Boogie-Boarding Home

During our initial interview, my client Sandra handed me a spreadsheet. It specified all the features her new home should have, arranged in descending order of importance. Here are the top 10.

  1. Fireplace

  2. Parking

  3. Single family home

  4. Not on a busy street

  5. View of some water

  6. 3 bedrooms or 2 + den

  7. 2 bathrooms

  8. Walk to coffee

  9. In-unit laundry.

  10. East of Arguello and north of Fell

We conducted an exhaustive search, touring and/or considering several dozen properties over a dozen weeks.

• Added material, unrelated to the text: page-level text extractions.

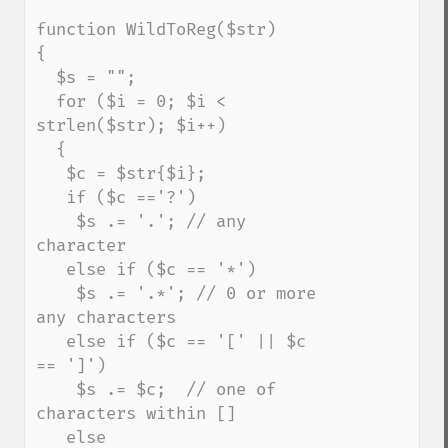
function WildToReg($str)

{

  $s = "";   

  for ($i = 0; $i < 
strlen($str); $i++)

  {

   $c = $str{$i};

   if ($c =='?')

    $s .= '.'; // any 
character

   else if ($c == '*')    

    $s .= '.*'; // 0 or more 
any characters    

   else if ($c == '[' || $c 
== ']')

    $s .= $c;  // one of 
characters within []

   else
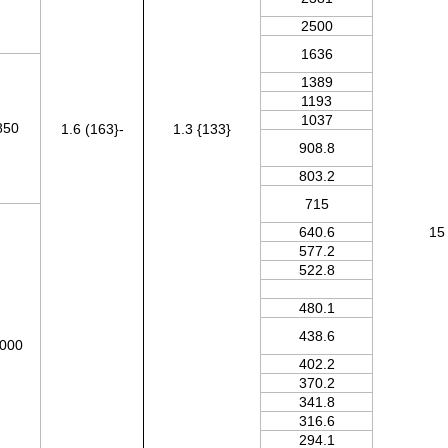
2500
1636
1389
1193
1037
850
1.6 (163}-
1.3 {133}
908.8
803.2
715
640.6
15
577.2
522.8
480.1
438.6
000
402.2
370.2
341.8
316.6
294.1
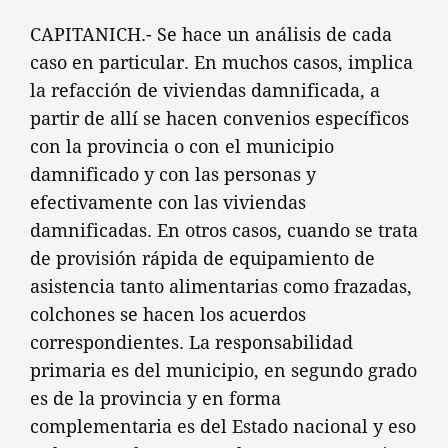
CAPITANICH.- Se hace un análisis de cada
caso en particular. En muchos casos, implica
la refacción de viviendas damnificada, a
partir de allí se hacen convenios específicos
con la provincia o con el municipio
damnificado y con las personas y
efectivamente con las viviendas
damnificadas. En otros casos, cuando se trata
de provisión rápida de equipamiento de
asistencia tanto alimentarias como frazadas,
colchones se hacen los acuerdos
correspondientes. La responsabilidad
primaria es del municipio, en segundo grado
es de la provincia y en forma
complementaria es del Estado nacional y eso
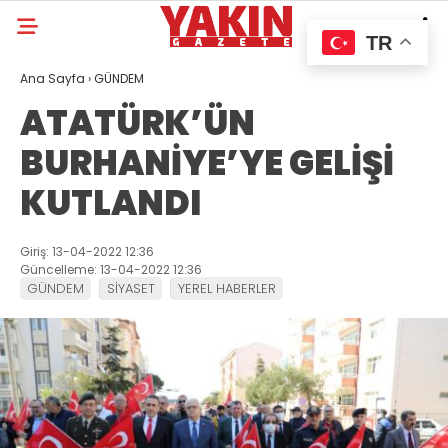
TR
Ana Sayfa
›
GÜNDEM
ATATÜRK’ÜN
BURHANİYE’YE GELİŞİ
KUTLANDI
Giriş: 13-04-2022 12:36
Güncelleme: 13-04-2022 12:36
GÜNDEM
SİYASET
YEREL HABERLER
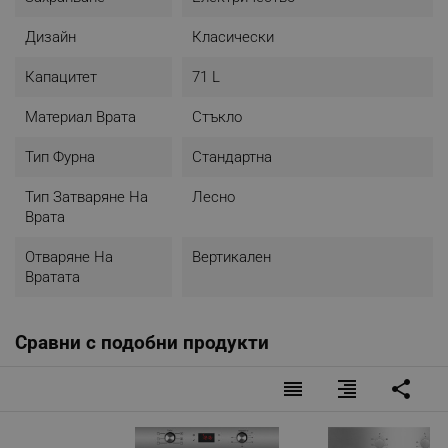
Дизайн
Класически
Капацитет
71 L
Материал Врата
Стъкло
Тип Фурна
Стандартна
Тип Затваряне На
Лесно
Врата
Отваряне На
Вертикален
Вратата
Сравни с подобни продукти
reorder
format_align_right
share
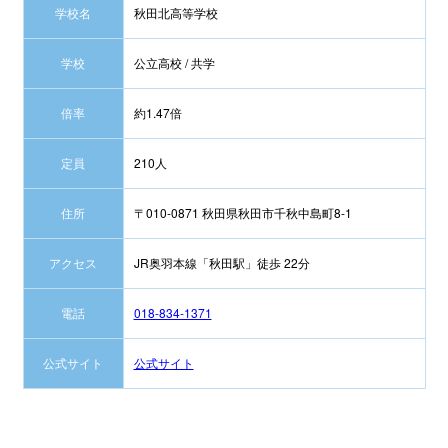
学校名
秋田北高等学校
学校
公立高校 / 共学
倍率
約1.47倍
定員
210人
住所
〒010-0871 秋田県秋田市千秋中島町8-1
アクセス
JR奥羽本線「秋田駅」徒歩 22分
電話
018-834-1371
公式サイト
公式サイト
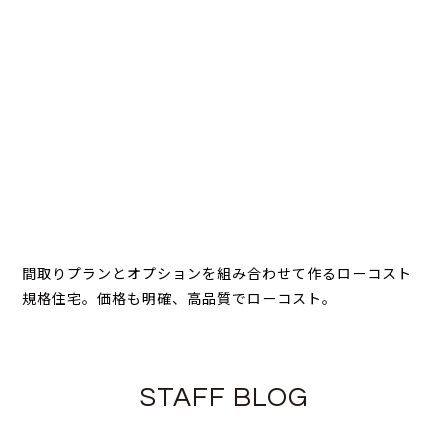
間取りプランとオプションを組み合わせて作るローコスト
規格住宅。価格も明確、高品質でローコスト。
STAFF BLOG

Guess how many of those top-10 features her eventual home included? Two. The property was on a quiet block and had its own washer and dryer.

This incongruity between aspiration and actuality happens because our dream of home can’t be translated neatly into a checklist. There are too many intangibles.

In Sandra’s case, she knew her future home (a condo, not a single family home) was “the place” as soon as we entered the front door. And I guessed it from the hesitant excitement I read in her sideways glance towards me.

“Property sells itself” is one of my favorite real-estate adages. By that I mean there’s nothing anyone can say to “sell” someone on the desirability of a home. The buyer either feels it, or they don’t feel it.

It’s like boogie-boarding. You belly onto the wave as soon as you enter a property, but you sense almost instantly whether or not you’ll ride the board into shore.

It’s kismet. It’s chemistry. It’s love, not real estate.